Today is Labor Day in the United States. This holiday was first celebrated in 1882 with a parade in New York. Many countries observe a similar holiday on May 1st.  Regardless of the date, we should always consider the impact of malaria on the labor force of endemic countries and the subsequent economic impact of the disease.

dscn9118sm.JPGFor example, in Vietnam, Morel and colleagues conclude that, “Whilst government provision of malaria treatment keeps the direct costs relatively low, the overall loss in income due to illness can still be significant given the poverty amongst this population, especially when multiple cases of malaria occur annually within the same household.” The article goes on to document the cost in terms of loss of household productive workdays.

In India, Kumar and colleagues documented that, “The maximum DALYs lost (53.25%) were in the middle productive ages from 15 to 44 years of age, followed by children < 14 years of age (27.68%), and 19% in those > 45 years of age.” They continue by describing efforts to calculate the economic burden of the disease over the past 75 years.

A study of Ethiopian farmers who reported a malaria-like illness “stayed in bed for a mean duration of 7.8 days. Suspected, in this rural population, is a cycle of malnutrition, disease, and activity restriction that begins in childhood. Needed are interventions that reduce the prevalence of childhood stunting and health services that provide adequate prevention and treatment of diseases such as malaria.”
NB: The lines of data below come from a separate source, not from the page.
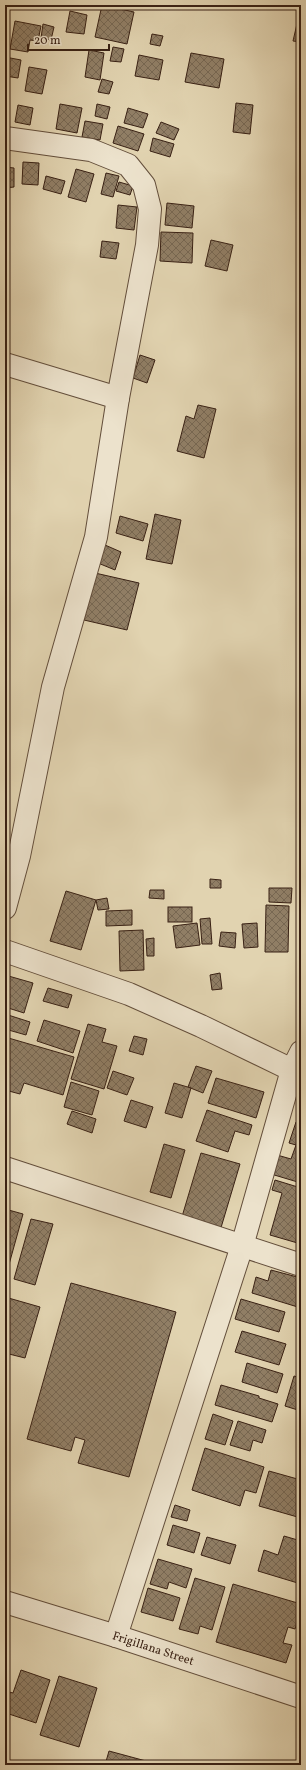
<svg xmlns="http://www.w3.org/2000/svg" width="306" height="1770" font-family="Vollkorn,serif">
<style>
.building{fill:url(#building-cross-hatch);stroke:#392114}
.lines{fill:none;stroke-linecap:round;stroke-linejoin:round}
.street-casing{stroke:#634e3b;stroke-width:24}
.street{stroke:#ece2cc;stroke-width:22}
.labels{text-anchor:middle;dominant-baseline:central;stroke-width:4;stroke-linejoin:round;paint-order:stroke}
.street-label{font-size:12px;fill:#392114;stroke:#ece2cc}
</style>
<defs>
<pattern id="building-cross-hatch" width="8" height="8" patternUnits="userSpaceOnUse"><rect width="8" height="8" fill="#907e65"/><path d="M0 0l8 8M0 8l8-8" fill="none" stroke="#776752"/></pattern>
</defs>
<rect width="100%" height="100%" fill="#e1d3b0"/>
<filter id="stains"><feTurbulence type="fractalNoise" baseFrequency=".005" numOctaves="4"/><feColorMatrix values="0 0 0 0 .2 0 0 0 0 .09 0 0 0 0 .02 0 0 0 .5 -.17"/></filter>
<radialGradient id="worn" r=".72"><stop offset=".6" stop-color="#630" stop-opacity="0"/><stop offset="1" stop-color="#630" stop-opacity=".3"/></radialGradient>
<g class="building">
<polygon points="102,5 134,12 127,44 95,37"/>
<polygon points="70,11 87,15 84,34 66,32"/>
<polygon points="299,15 301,16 301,42 293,41"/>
<polygon points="15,21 41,26 38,41 30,40 28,52 10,49"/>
<polygon points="43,24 54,27 51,40 41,38"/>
<polygon points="152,34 163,36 160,46 150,44"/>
<polygon points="113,47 124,49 121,62 110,61"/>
<polygon points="89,50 104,53 100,80 85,77"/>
<polygon points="191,53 224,59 219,88 185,82"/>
<polygon points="139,55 163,60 159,80 135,76"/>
<polygon points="5,57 21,60 18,78 5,76"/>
<polygon points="29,67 47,70 42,94 25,91"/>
<polygon points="102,79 113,82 109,94 98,92"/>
<polygon points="5,87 7,88 5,101"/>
<polygon points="236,103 253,105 250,134 233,132"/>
<polygon points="60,104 82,108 77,133 56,129"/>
<polygon points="97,104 110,107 107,119 95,116"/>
<polygon points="18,105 33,108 30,125 15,122"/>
<polygon points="128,108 148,114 143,128 124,123"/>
<polygon points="85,121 103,124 100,140 82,137"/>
<polygon points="161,122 179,129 174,140 156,133"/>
<polygon points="118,126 144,134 138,151 113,143"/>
<polygon points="153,138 174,144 170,157 150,151"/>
<polygon points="23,162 39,163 38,185 22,184"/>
<polygon points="5,167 14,168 14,187 5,188"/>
<polygon points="76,169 94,174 86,202 68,197"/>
<polygon points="106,173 119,176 113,197 101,194"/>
<polygon points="46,176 65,181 61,194 43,189"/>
<polygon points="119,182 133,186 130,195 116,191"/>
<polygon points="167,203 194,206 192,228 165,225"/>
<polygon points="118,205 137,207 134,230 116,228"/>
<polygon points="161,232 193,233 192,263 160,261"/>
<polygon points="211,240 233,245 227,271 205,266"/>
<polygon points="102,241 119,243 116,259 100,257"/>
<polygon points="140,355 155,360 147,383 133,378"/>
<polygon points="198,405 216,409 204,458 177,451 186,416 194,419"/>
<polygon points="155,514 181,520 172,564 146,559"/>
<polygon points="120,516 148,524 143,541 116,533"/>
<polygon points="105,545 121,552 115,570 98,563"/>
<polygon points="95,573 139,583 127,630 84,620"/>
<polygon points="210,879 221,880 221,888 210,888"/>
<polygon points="269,888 292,888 291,903 269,902"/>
<polygon points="150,890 164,890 164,899 149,898"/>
<polygon points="66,891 96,900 81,950 50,941"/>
<polygon points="107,898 109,909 98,910 96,900"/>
<polygon points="266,905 289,906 288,952 265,952"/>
<rect x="168" y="907" width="24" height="15"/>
<polygon points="132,910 132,925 106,926 106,911"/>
<polygon points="210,918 212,944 202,944 200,919"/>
<polygon points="197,923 200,945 176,948 173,926"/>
<polygon points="257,923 258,947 244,948 242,924"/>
<polygon points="143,930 144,970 120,971 119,931"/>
<polygon points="221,932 236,933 235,948 219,946"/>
<polygon points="154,938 154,956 147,956 146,939"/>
<polygon points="220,973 222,989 212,990 210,975"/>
<polygon points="5,975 33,983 24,1013 5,1007"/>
<polygon points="48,988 72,995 68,1008 43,1001"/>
<polygon points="5,1014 30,1022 26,1035 5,1029"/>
<polygon points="44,1020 80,1031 73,1053 37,1041"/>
<polygon points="88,1024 106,1029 102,1042 117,1046 104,1089 71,1079"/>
<polygon points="134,1036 147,1039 143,1055 129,1051"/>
<polygon points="5,1037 74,1057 63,1095 24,1083 20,1094 5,1090"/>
<polygon points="196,1066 212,1071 203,1093 188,1087"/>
<polygon points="113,1071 134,1078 127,1095 107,1088"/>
<polygon points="216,1078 264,1092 256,1118 208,1103"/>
<polygon points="71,1082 99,1091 92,1115 64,1107"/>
<polygon points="174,1083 191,1088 182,1118 165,1113"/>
<polygon points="131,1100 153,1107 146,1128 124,1121"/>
<polygon points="207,1110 252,1125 249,1135 235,1131 228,1152 196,1141"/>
<polygon points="72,1111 96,1119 92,1133 67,1124"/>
<polygon points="296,1122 301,1124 301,1183 271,1174 277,1155 291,1159 296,1145 289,1143"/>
<polygon points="164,1144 185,1150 171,1198 150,1192"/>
<polygon points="201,1153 240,1164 220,1231 181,1220"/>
<polygon points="275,1180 301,1188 301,1244 270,1235 282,1193 272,1190"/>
<polygon points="5,1209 23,1214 5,1279"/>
<polygon points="31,1219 53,1224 35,1285 14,1279"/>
<polygon points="271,1270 301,1278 301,1308 252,1293 256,1277 268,1281"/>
<polygon points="71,1283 176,1312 129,1477 78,1463 85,1440 75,1437 71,1451 27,1439"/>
<polygon points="5,1297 40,1307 25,1358 5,1353"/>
<polygon points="241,1299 285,1312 279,1332 235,1319"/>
<polygon points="242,1331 286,1344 279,1365 235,1352"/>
<polygon points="247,1363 283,1374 277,1393 242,1382"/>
<polygon points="294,1376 301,1378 301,1411 285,1406"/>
<polygon points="221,1385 259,1396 259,1398 278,1404 272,1422 215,1405"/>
<polygon points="213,1414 233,1421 225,1445 205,1439"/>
<polygon points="238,1421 266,1430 262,1443 253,1440 250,1451 230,1445"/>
<polygon points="205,1448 264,1467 256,1493 245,1490 240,1506 192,1490"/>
<polygon points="269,1471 301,1480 301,1518 259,1506"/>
<polygon points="175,1505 190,1510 187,1521 171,1517"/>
<polygon points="173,1525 200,1533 194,1553 167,1545"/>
<polygon points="284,1536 301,1541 301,1584 258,1571 264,1550 278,1555"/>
<polygon points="207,1537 236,1545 230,1564 201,1555"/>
<polygon points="158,1559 192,1569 186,1588 169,1582 167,1589 150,1584"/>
<polygon points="195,1578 225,1587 212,1630 200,1626 198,1634 179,1629"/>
<polygon points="233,1584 301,1604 301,1610 295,1629 288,1627 283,1643 292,1645 286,1663 216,1642"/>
<polygon points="148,1588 180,1598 173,1621 141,1612"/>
<polygon points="21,1670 50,1680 36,1723 6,1713 5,1717 5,1691 13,1693"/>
<polygon points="59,1676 97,1688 79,1747 40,1735"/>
<polygon points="109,1751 146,1761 145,1765 105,1765"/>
</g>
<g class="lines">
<defs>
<g id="street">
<polyline points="5,138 91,150 128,165 144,185 150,209 147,245 118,398 96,537 53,687 19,856 5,908"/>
<polyline points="5,364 118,398"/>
<polyline points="5,951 129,994 201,1026 292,1070"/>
<polyline points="5,1168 301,1265"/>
<polyline points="5,1602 116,1636 301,1697"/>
<polyline points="116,1636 242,1246 292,1070 301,1052"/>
</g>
</defs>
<use href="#street" class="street-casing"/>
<use href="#street" class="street"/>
</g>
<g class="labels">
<g class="street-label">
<text transform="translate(153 1649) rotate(18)">Frigillana Street</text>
</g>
</g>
<rect width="306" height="1770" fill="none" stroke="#e1d3b0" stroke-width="20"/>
<rect x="6" y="6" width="294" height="1758" fill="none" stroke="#392114" stroke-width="2"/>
<rect x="10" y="10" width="286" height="1750" fill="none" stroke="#392114"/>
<path d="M28 44v6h81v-6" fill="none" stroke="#392114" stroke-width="2"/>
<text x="34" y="44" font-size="12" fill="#392114" stroke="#ece2cc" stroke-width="3" paint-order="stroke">20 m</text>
<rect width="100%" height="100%" filter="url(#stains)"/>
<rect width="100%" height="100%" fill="url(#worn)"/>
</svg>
There is hope for workers. O’Meara et al. report, “substantial, lasting declines linked to scale-up of specific interventions,” in southern African countries. Countries in the Horn of Africa have also, “experienced substantial decreases in the burden of malaria linked to the introduction of malaria control measures.” In other countries the switch to ACTs after chloroquine began to fail, “led to immediate improvements; in others malaria reduction seemed to be associated with the scale-up of insecticide-treated bednets and indoor residual spraying.”

Will elimination of malaria lift endemic countries out of poverty? To find out, we need to achieve universal coverage and maintain a high level of intervention.